One important thing to note is that the training data itself could well contain inaccuracies. In this case, because of measurement error, the recorded wind speed and direction could be off or ambiguous. In other cases, the cooling of the filament likely has some error in its measurement.
What about predictive analytics?
Another type of network might be used for predictive analytics. These systems continue to adapt after deployment, using a feedback loop to adjust variables and coefficients within the algorithm.
One example is a system under development in the UK to implement demand-based pricing for train service. Its goal is to encourage riders to use the train during nonpeak times, so it dynamically adjusts pricing to make it financially attractive for riders to consider riding when the trains aren’t as crowded.
This type of application experiments with different pricing strategies and tries to optimize two different things: a balance of the ridership throughout the day, and acceptable revenue from the ridership. A true mathematical optimization isn’t possible, but the goal is to reach a state of spread-out ridership and revenue that at least covers costs.
How would you test this type of application? Once again, you need objective acceptance criteria before even starting the development effort. In this case, those acceptance criteria should involve some acceptable level of both ridership averages and revenue.
What testers need to know
Here are some other important considerations.

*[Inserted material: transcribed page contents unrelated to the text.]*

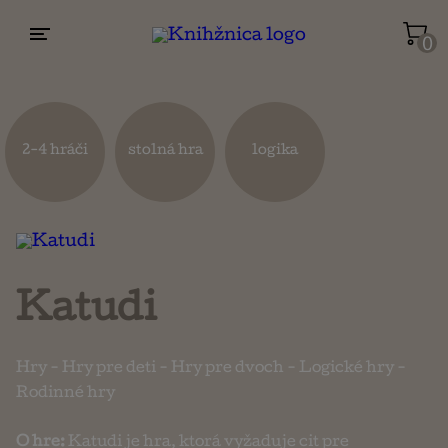
0
Životopisy a reportáže
Kuchárky
2-4 hráči
stolná hra
logika
Mapy a cestovanie
Náboženstvo a ezoterika
Katudi
Hry
-
Hry pre deti
-
Hry pre dvoch
-
Logické hry
-
Rodinné hry
O hre:
Katudi je hra, ktorá vyžaduje cit pre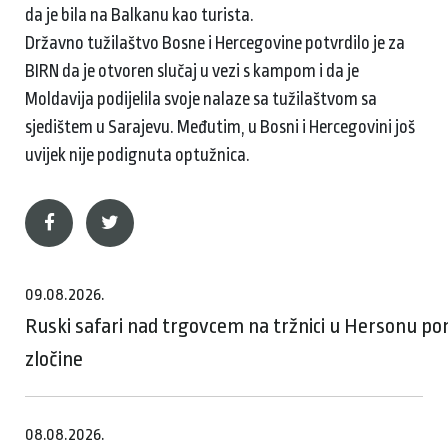
da je bila na Balkanu kao turista.
Državno tužilaštvo Bosne i Hercegovine potvrdilo je za
BIRN da je otvoren slučaj u vezi s kampom i da je
Moldavija podijelila svoje nalaze sa tužilaštvom sa
sjedištem u Sarajevu. Međutim, u Bosni i Hercegovini još
uvijek nije podignuta optužnica.
09.08.2026.
Ruski safari nad trgovcem na tržnici u Hersonu p
zločine
08.08.2026.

- You need test scenarios. By that I mean ridership, when people are willing to ride, and what they are willing to pay. Because people don’t know until they are actually placed in the position of deciding, you are going to have to build data models. Three may be sufficient, to represent expected best case, average case, and worst case.
- You will not reach mathematical optimization of either ridership or revenue. We are, after all, working with algorithms that produce approximations, not exact results. Determine what level of outcomes is acceptable for each scenario.
- Defects will be reflected in the inability of the model to achieve the goals of ridership and revenue.
Note that in both the machine learning and analytics application examples, the acceptance criteria aren’t expressed in terms of defect number, type, or severity. In fact, in most cases they are expressed in terms of the statistical likelihood of coming within a certain range.
Best practices for testing nondeterministic applications
That evaluation of quality and risk isn’t a staple with most development and testing projects, and it is one that testers may be ill equipped to consider. How can testers provide better feedback on their efforts on such applications? First, evaluate the application according to the acceptance criteria. Second, be prepared to support those assertions in statistical terms; for example, be 95 percent confident that the application will produce an answer within a given range. Last, have a high-level understanding of the underpinnings of the application, so that any deficiencies might be able to be ascribed to a particular application component.
Both testing practices and results have to change to accommodate applications that don’t behave the same as traditional software. If you find yourself working on machine learning and predictive applications, these suggestions represent a good start in that direction.